In the 1950s Garrison Creek was entirely buried and the creek ravine backfilled around the Crawford Street Bridge, raising the surface of the northern end of the park to almost the height of Dundas Street. The steep drop from this upper level to the lower part of the park has become a popular local toboggan run in winter. Picnic tables and small barbecues are also provided here for summertime use, and public washroom facilities.

In 2001, the Friends of Trinity Bellwoods Park was formed to co-ordinate volunteer activities and provide input to the city on park management.


The park has a community recreation centre, managed and owned by the City of Toronto, called Trinity CRC, located at 155 Crawford Street in the west side of the park. It has two indoor pools, gymnasium, fitness centre, indoor walking/running track and multi-purpose rooms. Adjacent to the centre, in the park, are a volleyball court, large playground, and children's outdoor wading pool. Also in the park are eight outdoor tennis courts located in the south-east corner and an outdoor ice skating rink at the north-east boundary. There is also field space for soccer, football, and rugby, as well as three softball fields along the east boundary.

Trinity Bellwoods is a favourite place for local residents to walk their dogs. The ravine, known as the dog bowl, is the designated leash-free area and was used in the film Dog Park.

Toronto Parks, Forestry and Recreation maintain a marked Discovery Walk and cycling trail above and parallel to Garrison Creek, which runs through the park from the northwest to the southeast.

Toronto based artist organization Humble Empire [1] created the "Live In Bellwoods"[2] series of videos featuring acoustic performances by popular artists living in or visiting Toronto. Each video highlights a different area of the park. Dave Monks from Tokyo Police Club, Luke Lalonde from Born Ruffians, and Chris White of Bellewoods were among the first performers to be featured in the series.

The park is also home of white squirrels, the subject of urban folklore in the city. The Toronto Special newsmagazine featured White Squirrel hunts in a past issue.

The diverse variety of native and imported trees planted throughout the park, in various stages of growth from young to mature, provide a brilliant display of fall colour against the deep green grass. In winter the night view of the Toronto skyline rising above the ravine is extraordinarily beautiful, especially looking east from the Discovery Walk pathway near the western boundary. Tall black Victorian-style iron lamp poles along the main paths provide safe but soft illumination and a charming touch of character.


Trinity Bellwoods has been the site of many recent cultural events, including an anarchist bookfair, live theatre, performance art, and informal summer drumming circles. The recent explosion of art galleries a few blocks west of the park on Queen Street will likely only encourage this welcome trend.
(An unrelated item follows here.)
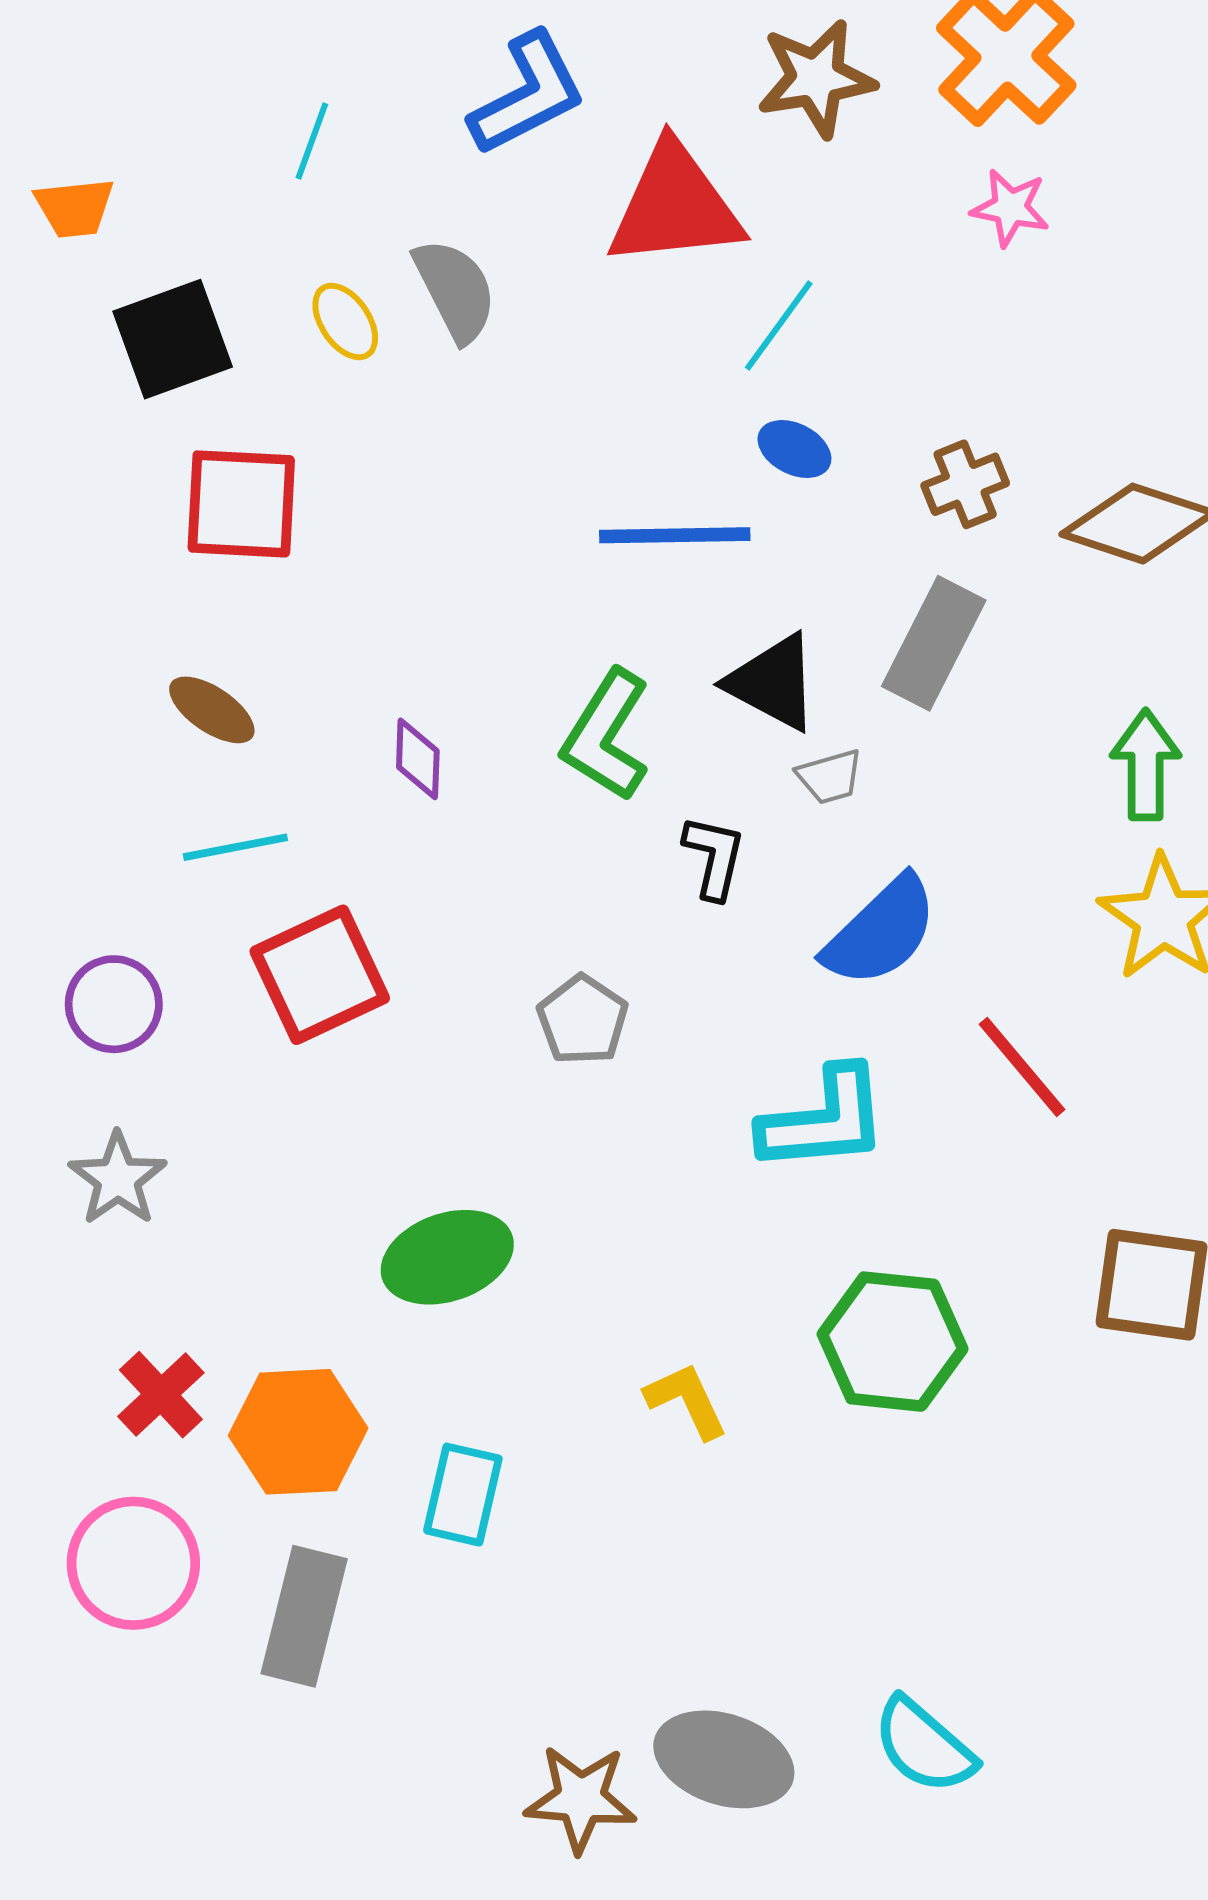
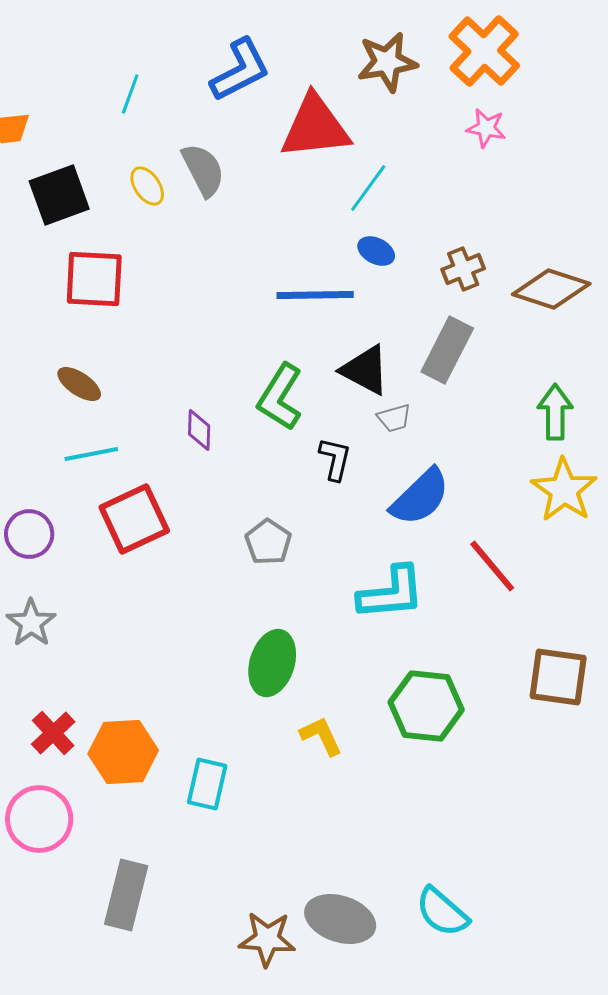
purple diamond: (418, 759) -> (199, 430), moved
green ellipse: (447, 1257) -> (272, 663), moved, turned -54
gray rectangle: (304, 1616) -> (126, 895), moved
In June 2007 a weekly farmers market opened in the northwest corner of the park, at Shaw and Dundas. The market runs from 3 to 7 p.m. every Tuesday from June to October, rain or shine.

The largest annual cultural event in the park is Portugal Day, organized by the local residents and businesses of Portugal Village and the Portuguese community of Toronto. In the northwest corner of the park there is a small reminder of the diverse Latin American character of other nearby neighbourhoods: a bust of Simón Bolívar which was donated to the city.

The alleys and laneways which surround Trinity Bellwoods park have become an impromptu art gallery open to the public for one weekend in August for the past four years: Alley Jaunt.

The park is the site for an annual art sale in September as part of the Queen West Art Crawl.

And it is also home to section 3 of the Nuit Blanche art festival.

It was originally chosen as the site of the G20 protests on June 26–27, 2010, but Toronto Police announced that they would use the area north of Queen's Park instead after local residents opposed the use of Trinity Bellwoods Park as a protest site.[3]

See also

  • 2010 G-20 Toronto summit
  • Crawford Street Bridge

References in culture

  • Treble Charger wrote a song called Trinity Bellwoods, which was on their debut album NC17.
  • The 1998 film Dog Park was shot there.